# ページ本文:
◆ ◆ ◆ ◆ ◆
ハイファ(48イスラエル, 47イギリス委任統治領パレスチナ)に戻って 〜 1983年10月5日

以下は, パレスチナ及び中東に関わる note マガジンへのリンク。

パレスチナ と ボブ・マーリー "War"

"Until the philosophy which hold one race Superior and another Inferior, is finally and permanently Discredited and Abandoned 〜 Everywhere is War"

.. existence is resistance, for Palestinians, this is true. Just by very existing on their land, this is an act of resistance in itself. Even more so, when they actually claim their rights, claim their identity, do cultural works, like produce Palestinian culture, that is an act of war.

「パレスチナ人にとって『存在とは抵抗である』。彼らが 自分たちの土地に存在しているだけで, それ自体が 彼らの抵抗行為 となるのだ。さらに言えば, 彼らが 実際に自らの権利を主張し, そのアイデンティティを主張し, そして例えば パレスチナのカルチャー(文化)をプロデュースするような, 自らの文化を表現する活動を行なうのなら, それはそのまま 彼らにとって 闘争であり戦争行為 なのである。」

https://note.com/dailyrock/n/n4f72c06d4167

Until the philosophy which hold one race superior and another inferior, is finally and permanently discredited and abandoned 〜 Everywhere is War

日本語にするなら(意訳するなら),

ある人種(趣旨を踏まえれば この文脈においてはこれを「民族」という言葉に置き換えてもよいだろう)を優越であると見做し, 別の人種を劣等であると見做すような哲学(思想)が, 最終的かつ恒久的に信用されなくなり(支持されなくなり), そしてそれが放棄されるまでは, 世界中 何処にでも「戦争」が起きるだろう。
◆ ◆ ◆ ◆ ◆
# ソースデータ:
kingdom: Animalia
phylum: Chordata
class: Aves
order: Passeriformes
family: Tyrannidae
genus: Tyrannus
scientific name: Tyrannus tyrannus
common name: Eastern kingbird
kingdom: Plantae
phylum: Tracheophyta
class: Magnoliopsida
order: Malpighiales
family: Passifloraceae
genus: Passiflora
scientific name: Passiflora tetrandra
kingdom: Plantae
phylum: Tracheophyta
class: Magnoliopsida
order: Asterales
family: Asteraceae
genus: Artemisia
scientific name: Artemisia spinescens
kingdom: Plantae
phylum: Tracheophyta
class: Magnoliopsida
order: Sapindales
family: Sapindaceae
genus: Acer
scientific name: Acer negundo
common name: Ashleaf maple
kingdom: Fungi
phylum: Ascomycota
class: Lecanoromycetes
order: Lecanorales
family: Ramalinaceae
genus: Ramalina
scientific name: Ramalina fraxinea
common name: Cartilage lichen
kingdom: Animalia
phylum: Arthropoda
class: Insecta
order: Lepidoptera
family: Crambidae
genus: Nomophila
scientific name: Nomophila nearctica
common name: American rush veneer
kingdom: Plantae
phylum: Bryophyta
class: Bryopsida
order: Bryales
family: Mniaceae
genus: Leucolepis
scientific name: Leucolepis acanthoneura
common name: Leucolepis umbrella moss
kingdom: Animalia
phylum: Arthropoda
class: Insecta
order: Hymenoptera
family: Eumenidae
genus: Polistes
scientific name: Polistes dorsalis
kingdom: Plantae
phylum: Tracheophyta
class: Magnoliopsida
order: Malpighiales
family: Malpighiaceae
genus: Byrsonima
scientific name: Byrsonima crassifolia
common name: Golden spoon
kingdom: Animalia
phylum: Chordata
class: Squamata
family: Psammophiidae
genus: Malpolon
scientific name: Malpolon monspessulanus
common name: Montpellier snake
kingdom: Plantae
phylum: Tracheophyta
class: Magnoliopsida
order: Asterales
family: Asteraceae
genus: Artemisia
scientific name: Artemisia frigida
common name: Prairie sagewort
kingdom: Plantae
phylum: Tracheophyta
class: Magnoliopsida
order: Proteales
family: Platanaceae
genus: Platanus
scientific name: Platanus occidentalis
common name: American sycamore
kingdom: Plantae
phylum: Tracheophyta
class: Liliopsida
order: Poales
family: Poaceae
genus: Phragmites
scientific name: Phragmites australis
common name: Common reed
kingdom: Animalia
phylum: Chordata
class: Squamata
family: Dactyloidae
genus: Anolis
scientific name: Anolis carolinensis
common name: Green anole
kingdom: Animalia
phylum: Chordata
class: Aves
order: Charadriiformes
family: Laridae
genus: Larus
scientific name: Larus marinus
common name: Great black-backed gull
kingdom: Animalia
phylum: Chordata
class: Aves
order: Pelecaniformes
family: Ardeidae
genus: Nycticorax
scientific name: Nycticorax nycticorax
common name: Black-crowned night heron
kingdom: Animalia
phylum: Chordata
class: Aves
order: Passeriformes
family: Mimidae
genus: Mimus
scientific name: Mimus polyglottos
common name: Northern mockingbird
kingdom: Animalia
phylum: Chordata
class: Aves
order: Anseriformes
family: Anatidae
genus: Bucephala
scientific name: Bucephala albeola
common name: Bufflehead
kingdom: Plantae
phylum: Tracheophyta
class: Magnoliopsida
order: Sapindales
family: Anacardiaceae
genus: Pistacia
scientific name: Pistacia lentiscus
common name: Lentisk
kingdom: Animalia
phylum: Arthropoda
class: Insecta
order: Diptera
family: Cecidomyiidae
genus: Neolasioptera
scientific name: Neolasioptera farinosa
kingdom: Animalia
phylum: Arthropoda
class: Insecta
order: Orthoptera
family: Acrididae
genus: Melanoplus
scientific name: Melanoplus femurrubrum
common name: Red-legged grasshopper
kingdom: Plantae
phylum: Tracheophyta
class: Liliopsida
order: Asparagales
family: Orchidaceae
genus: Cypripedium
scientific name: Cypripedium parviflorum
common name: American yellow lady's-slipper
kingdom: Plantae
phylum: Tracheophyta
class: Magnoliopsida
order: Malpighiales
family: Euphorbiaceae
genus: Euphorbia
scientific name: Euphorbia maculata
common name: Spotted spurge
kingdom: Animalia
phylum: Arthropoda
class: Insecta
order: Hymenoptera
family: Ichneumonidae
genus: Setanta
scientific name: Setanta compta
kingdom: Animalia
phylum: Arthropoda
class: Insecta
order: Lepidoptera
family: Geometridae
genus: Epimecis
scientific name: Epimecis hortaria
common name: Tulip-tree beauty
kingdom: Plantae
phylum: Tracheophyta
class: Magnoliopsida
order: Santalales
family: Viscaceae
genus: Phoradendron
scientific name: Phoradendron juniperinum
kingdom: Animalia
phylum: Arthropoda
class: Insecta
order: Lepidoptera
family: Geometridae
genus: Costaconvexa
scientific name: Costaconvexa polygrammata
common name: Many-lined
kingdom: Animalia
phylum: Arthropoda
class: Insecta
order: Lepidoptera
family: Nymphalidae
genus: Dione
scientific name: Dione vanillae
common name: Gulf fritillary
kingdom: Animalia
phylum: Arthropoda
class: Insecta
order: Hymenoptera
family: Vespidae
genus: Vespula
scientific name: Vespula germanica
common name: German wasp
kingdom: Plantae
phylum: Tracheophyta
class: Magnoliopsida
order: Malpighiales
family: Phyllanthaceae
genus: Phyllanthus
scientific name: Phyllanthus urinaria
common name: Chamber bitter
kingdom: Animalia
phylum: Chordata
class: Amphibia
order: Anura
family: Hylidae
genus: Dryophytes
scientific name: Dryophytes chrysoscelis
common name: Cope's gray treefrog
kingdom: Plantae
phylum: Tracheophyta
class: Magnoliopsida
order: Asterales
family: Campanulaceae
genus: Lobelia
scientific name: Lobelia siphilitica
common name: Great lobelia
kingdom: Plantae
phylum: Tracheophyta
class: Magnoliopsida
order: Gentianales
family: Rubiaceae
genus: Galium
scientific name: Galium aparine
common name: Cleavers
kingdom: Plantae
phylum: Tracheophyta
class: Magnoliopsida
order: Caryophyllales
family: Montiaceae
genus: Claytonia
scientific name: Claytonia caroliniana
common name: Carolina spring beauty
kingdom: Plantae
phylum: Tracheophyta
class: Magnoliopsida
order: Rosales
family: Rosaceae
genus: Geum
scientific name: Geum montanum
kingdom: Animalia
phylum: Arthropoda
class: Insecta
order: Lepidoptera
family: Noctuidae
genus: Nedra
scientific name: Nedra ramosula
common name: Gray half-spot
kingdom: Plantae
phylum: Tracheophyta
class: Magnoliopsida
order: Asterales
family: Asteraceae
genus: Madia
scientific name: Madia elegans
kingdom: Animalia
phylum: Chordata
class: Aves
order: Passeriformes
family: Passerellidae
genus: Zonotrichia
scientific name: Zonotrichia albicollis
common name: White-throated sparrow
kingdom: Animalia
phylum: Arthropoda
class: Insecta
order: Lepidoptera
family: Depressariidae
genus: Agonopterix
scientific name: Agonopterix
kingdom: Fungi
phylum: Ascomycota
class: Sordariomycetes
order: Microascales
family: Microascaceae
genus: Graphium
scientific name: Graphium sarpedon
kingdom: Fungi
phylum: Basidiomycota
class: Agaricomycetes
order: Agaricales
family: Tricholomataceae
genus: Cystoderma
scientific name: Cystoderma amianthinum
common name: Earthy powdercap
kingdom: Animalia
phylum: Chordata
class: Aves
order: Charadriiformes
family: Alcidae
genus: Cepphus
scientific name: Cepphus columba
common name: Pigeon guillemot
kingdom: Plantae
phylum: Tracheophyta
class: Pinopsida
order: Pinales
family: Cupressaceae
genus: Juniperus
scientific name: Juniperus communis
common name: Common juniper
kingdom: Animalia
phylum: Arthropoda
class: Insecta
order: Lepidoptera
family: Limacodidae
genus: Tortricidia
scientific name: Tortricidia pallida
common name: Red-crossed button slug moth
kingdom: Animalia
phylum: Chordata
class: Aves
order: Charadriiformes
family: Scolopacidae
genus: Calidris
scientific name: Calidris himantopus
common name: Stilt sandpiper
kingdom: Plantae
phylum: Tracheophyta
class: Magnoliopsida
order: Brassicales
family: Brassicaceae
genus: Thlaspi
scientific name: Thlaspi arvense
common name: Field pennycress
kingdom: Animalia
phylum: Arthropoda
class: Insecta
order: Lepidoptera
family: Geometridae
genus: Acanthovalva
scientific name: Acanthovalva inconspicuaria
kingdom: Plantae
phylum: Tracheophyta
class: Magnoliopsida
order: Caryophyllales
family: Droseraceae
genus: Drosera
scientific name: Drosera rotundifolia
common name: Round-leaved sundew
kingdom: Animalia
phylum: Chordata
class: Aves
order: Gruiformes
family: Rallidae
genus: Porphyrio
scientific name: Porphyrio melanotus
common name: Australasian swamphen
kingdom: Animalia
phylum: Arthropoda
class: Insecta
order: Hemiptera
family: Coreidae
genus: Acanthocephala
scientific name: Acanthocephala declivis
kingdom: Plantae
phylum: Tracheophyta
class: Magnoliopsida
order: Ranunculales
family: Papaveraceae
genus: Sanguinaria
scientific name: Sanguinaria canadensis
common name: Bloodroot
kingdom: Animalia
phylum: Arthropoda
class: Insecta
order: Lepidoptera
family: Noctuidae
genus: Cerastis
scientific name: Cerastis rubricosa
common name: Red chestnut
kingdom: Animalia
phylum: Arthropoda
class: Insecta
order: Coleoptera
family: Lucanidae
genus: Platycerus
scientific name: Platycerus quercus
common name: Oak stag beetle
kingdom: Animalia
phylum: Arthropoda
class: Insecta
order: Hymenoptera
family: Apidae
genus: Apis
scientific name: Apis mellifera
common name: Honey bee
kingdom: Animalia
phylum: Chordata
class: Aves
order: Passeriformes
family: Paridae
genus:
◆ ◆ ◆ ◆ ◆
# 課題:
[1] 上のデータの行を、先頭の行から「genus: Ramalina」を含む行まで両端を含めてすべて、そのまま抜き出してください。
[2] パレスチナとボブ・マーリーの『War』を扱った本文に、最後の文の後から続きを書き足す。

# 課題の解答:
[1]
kingdom: Animalia
phylum: Chordata
class: Aves
order: Passeriformes
family: Tyrannidae
genus: Tyrannus
scientific name: Tyrannus tyrannus
common name: Eastern kingbird
kingdom: Plantae
phylum: Tracheophyta
class: Magnoliopsida
order: Malpighiales
family: Passifloraceae
genus: Passiflora
scientific name: Passiflora tetrandra
kingdom: Plantae
phylum: Tracheophyta
class: Magnoliopsida
order: Asterales
family: Asteraceae
genus: Artemisia
scientific name: Artemisia spinescens
kingdom: Plantae
phylum: Tracheophyta
class: Magnoliopsida
order: Sapindales
family: Sapindaceae
genus: Acer
scientific name: Acer negundo
common name: Ashleaf maple
kingdom: Fungi
phylum: Ascomycota
class: Lecanoromycetes
order: Lecanorales
family: Ramalinaceae
genus: Ramalina

[2]
ここでの「戦争」war は an act of war であり, 「戦争」と表現もできるし, war という英語が意味としてもともと包含している 「闘争」という言い方にしてもよいだろうと思う。

https://note.com/dailyrock/n/n4f72c06d4167

今日の最後は,

ジョン・レジェンド が 歌う, Redemption Song

ジョン・レジェンド, パレスチナ解放への支持を声に出し行動する「少数セレブ」のうちの一人

「セレブ」には碌でもない奴, チキンや偽善者が少なくない(*1, 2)。別にセレブにばかりいるわけでもなく, 世界中 何処にでもいるわけではあるが, それはプラスに働かせれば意義あるものになるはずの影響力を持つセレブであるがゆえに目立つ。ついでに書くと, ボブ・マーリーは10人以上もの子供をもうけたらしいけれど, 中には「有名」ミュージシャンになった者もいて, 筆者が知る限りその二人はそれぞれ以前からイスラエル支持の大莫迦者。

とりわけ偽善と欺瞞のイスラエル支持・支援大国, 複数のイスラエル・ロビイスト団体が存在してパレスチナ支持の声を封殺しその暗躍(もはや「暗躍」ではないが)を誇らしげに明らかにする国, つまり 自称「チャンスの国」アメリカ合州国(*3)においては, パレスチナ解放への支持の声を上げるに際しては 機会(チャンス)を奪われるというリスクを覚悟しなければならず, それゆえ声を上げ行動する有名ミュージシャンや俳優は, いきおいその存在が目立つことにもなる。

ジョン・レジェンドは, それでも声を上げる「(全体のなかでは)少数のセレブ」のうちの一人。彼のパレスチナ支持は今に始まったことではなく, 記憶の限りで言っても確か10年上前から声を上げている。以下は, 今年の例。

彼は今年11月の大統領選でカマラ・ハリスなんかを応援してしまっていて(共和党でもなく民主党でもないジル・スタインを支持してほしかった), それは残念だったけれど, 少なくとも, こういう主張はしていた。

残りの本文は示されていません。